Extracted page text data:

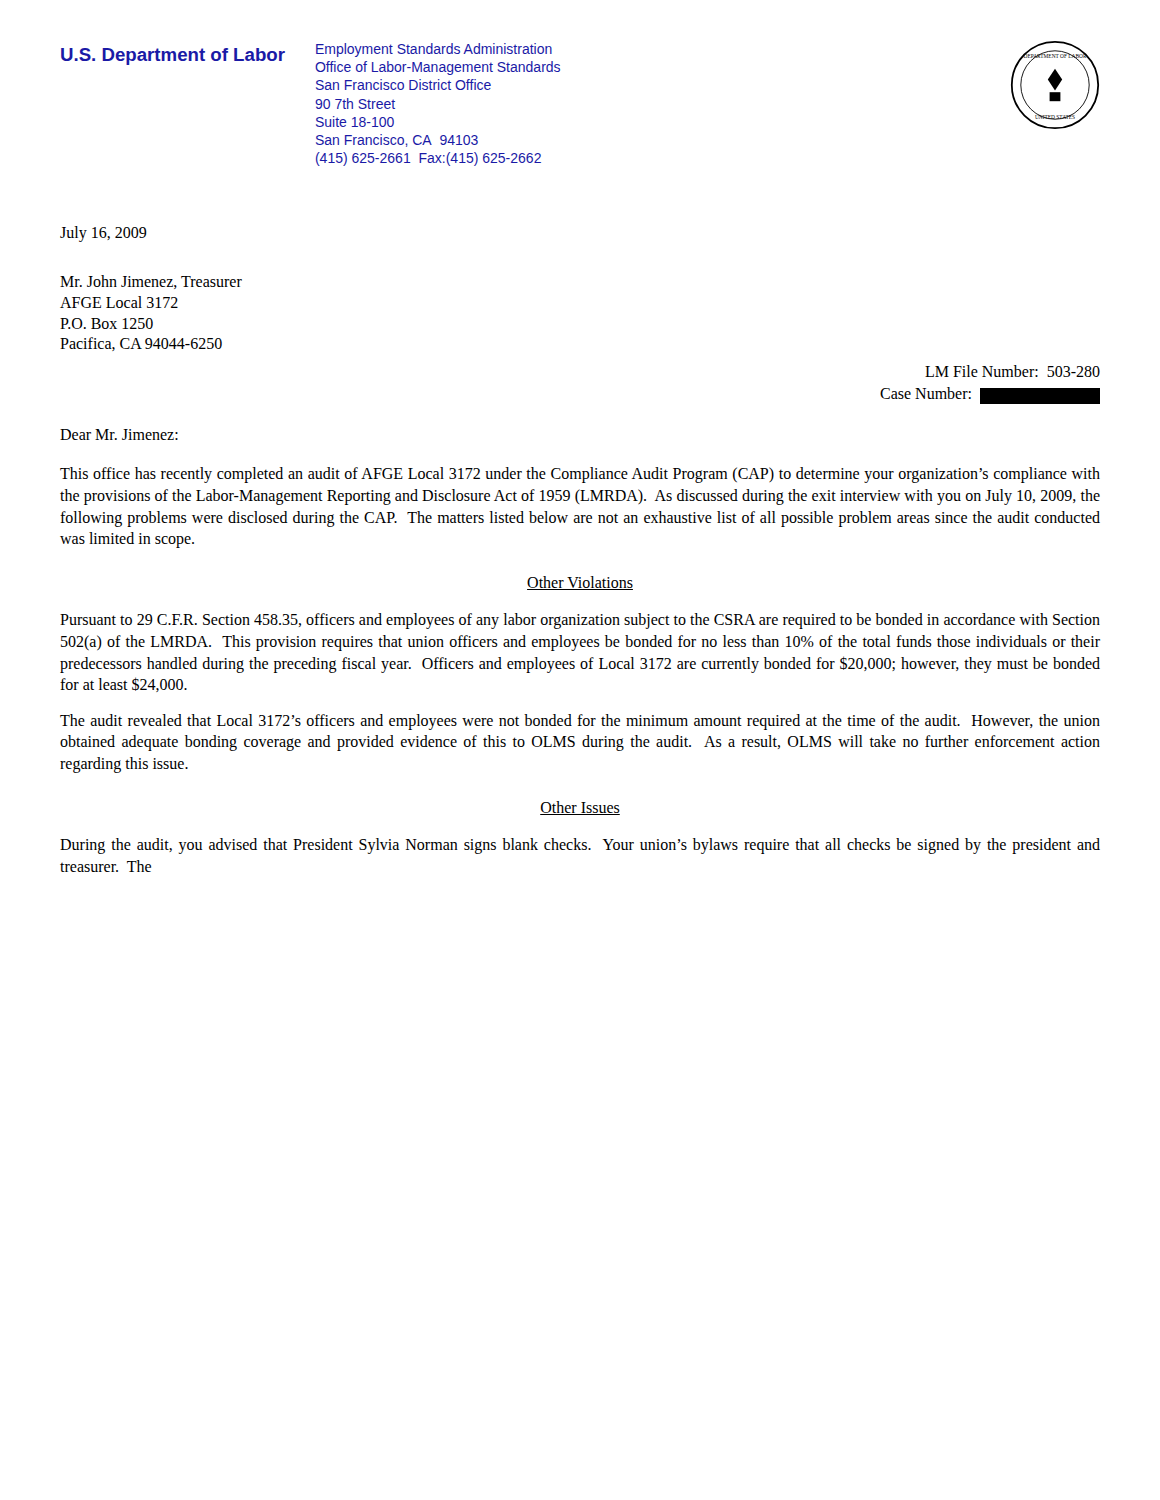U.S. Department of Labor
Employment Standards Administration
Office of Labor-Management Standards
San Francisco District Office
90 7th Street
Suite 18-100
San Francisco, CA 94103
(415) 625-2661 Fax:(415) 625-2662
July 16, 2009
Mr. John Jimenez, Treasurer
AFGE Local 3172
P.O. Box 1250
Pacifica, CA 94044-6250
LM File Number: 503-280
Case Number:
Dear Mr. Jimenez:
This office has recently completed an audit of AFGE Local 3172 under the Compliance Audit Program (CAP) to determine your organization’s compliance with the provisions of the Labor-Management Reporting and Disclosure Act of 1959 (LMRDA). As discussed during the exit interview with you on July 10, 2009, the following problems were disclosed during the CAP. The matters listed below are not an exhaustive list of all possible problem areas since the audit conducted was limited in scope.
Other Violations
Pursuant to 29 C.F.R. Section 458.35, officers and employees of any labor organization subject to the CSRA are required to be bonded in accordance with Section 502(a) of the LMRDA. This provision requires that union officers and employees be bonded for no less than 10% of the total funds those individuals or their predecessors handled during the preceding fiscal year. Officers and employees of Local 3172 are currently bonded for $20,000; however, they must be bonded for at least $24,000.
The audit revealed that Local 3172’s officers and employees were not bonded for the minimum amount required at the time of the audit. However, the union obtained adequate bonding coverage and provided evidence of this to OLMS during the audit. As a result, OLMS will take no further enforcement action regarding this issue.
Other Issues
During the audit, you advised that President Sylvia Norman signs blank checks. Your union’s bylaws require that all checks be signed by the president and treasurer. The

▸ **What is required**
An exact, complete copy of the lines above from the one with "(415) 625-2661 Fax:(415) 625-2662" through the one with "Other Violations" is the whole answer.

▸ **Result of this exercise**
(415) 625-2661 Fax:(415) 625-2662
July 16, 2009
Mr. John Jimenez, Treasurer
AFGE Local 3172
P.O. Box 1250
Pacifica, CA 94044-6250
LM File Number: 503-280
Case Number:
Dear Mr. Jimenez:
This office has recently completed an audit of AFGE Local 3172 under the Compliance Audit Program (CAP) to determine your organization’s compliance with the provisions of the Labor-Management Reporting and Disclosure Act of 1959 (LMRDA). As discussed during the exit interview with you on July 10, 2009, the following problems were disclosed during the CAP. The matters listed below are not an exhaustive list of all possible problem areas since the audit conducted was limited in scope.
Other Violations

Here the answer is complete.